What the task requires => What do the lines say from the one containing "envelhecimento normal - sen" to the end of the records? Restate them word for word, and only those.

________

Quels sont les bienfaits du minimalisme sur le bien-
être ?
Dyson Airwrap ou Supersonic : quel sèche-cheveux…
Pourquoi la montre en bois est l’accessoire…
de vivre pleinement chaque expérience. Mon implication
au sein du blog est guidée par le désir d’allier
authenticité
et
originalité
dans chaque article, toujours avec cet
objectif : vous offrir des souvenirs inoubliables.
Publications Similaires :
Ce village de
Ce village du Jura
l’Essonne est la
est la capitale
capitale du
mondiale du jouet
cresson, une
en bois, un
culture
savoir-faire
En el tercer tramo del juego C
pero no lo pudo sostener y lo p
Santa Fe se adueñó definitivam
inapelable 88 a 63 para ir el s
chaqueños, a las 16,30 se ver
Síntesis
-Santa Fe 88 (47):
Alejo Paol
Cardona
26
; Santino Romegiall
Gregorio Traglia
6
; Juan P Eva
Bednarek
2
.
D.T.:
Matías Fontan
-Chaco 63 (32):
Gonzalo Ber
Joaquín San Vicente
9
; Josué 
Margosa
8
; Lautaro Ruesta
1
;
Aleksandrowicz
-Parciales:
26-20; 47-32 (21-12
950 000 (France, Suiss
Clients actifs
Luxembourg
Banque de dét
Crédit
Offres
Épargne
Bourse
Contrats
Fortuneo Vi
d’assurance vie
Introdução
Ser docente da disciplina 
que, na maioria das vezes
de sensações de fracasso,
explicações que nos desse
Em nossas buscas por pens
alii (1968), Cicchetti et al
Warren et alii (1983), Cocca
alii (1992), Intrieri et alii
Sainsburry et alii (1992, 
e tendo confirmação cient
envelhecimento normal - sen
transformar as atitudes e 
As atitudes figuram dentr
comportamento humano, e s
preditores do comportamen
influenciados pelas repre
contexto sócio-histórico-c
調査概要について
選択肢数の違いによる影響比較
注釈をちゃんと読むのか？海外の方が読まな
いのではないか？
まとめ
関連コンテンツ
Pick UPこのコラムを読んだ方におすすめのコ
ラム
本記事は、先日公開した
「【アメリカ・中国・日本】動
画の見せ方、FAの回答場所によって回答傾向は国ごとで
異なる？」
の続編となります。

________

Task response =>
envelhecimento normal - sen
transformar as atitudes e 
As atitudes figuram dentr
comportamento humano, e s
preditores do comportamen
influenciados pelas repre
contexto sócio-histórico-c
調査概要について
選択肢数の違いによる影響比較
注釈をちゃんと読むのか？海外の方が読まな
いのではないか？
まとめ
関連コンテンツ
Pick UPこのコラムを読んだ方におすすめのコ
ラム
本記事は、先日公開した
「【アメリカ・中国・日本】動
画の見せ方、FAの回答場所によって回答傾向は国ごとで
異なる？」
の続編となります。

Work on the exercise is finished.